Pastry: Roll the pastry out into an oblong then roll along its length into a sausage. Cut into equal slices and put one in each hole in a patty tin. Squash the pastry inside the tin (easier with wet fingers). Press with your thumbs from the bottom to the sides so the pastry is thinner at the bottom. Put the tins in the fridge while you work on the filling.(depending on the puff pastry you might need to grease the tins before squashing the pastry)


Mix the flour in the cold milk and pour into a pan. Mix and bring to boil, whisking all the time. Add a bit of lemon peel.

Remove from the heat and add the sugar, (previously boiled with some water to “soft ball” stage, or rather, boil it for about ten minutes and don’t let it colour).
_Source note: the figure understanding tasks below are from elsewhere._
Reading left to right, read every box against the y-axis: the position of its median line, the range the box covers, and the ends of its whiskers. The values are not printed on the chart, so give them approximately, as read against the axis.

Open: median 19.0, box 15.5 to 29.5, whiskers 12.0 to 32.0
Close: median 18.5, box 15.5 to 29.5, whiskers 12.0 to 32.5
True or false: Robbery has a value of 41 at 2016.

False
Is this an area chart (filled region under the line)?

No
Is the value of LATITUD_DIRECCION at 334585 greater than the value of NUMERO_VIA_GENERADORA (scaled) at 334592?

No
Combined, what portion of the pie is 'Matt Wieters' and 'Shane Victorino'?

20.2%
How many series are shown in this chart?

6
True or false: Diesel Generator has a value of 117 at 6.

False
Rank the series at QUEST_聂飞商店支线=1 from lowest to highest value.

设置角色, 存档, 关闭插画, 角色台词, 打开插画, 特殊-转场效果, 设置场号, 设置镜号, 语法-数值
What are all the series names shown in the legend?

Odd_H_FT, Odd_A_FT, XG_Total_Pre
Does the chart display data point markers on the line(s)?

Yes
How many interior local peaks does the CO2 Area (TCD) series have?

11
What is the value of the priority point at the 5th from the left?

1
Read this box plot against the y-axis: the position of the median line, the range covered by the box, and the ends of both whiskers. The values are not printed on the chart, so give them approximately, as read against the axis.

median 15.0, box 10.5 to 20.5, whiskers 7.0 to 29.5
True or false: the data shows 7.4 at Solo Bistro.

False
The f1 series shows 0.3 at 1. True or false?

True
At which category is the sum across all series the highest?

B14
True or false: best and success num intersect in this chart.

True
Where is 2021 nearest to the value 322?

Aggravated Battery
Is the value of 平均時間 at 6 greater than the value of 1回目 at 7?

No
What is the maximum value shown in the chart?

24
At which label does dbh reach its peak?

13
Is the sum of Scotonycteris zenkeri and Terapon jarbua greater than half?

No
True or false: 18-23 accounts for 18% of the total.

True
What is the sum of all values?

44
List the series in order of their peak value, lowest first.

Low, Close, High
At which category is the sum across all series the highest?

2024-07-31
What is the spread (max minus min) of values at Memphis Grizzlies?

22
Allow the mixture to cool down, then add the yolks and the egg whites, well beaten, and mix gently. Pour into the pastry cases straight from the fridge and put in the pre-heated oven at 220º C.

Cook for about 15 minutes, and then watch them until the pastry is golden and the custard turns dark brown in patches.

Remove from the oven, and allow to cool in the tins, but tap the tins first, so they don’t stick.

Eat slightly warm, sprinkled with icing sugar and cinnamon on top, as is traditional in Pastéis de Belém.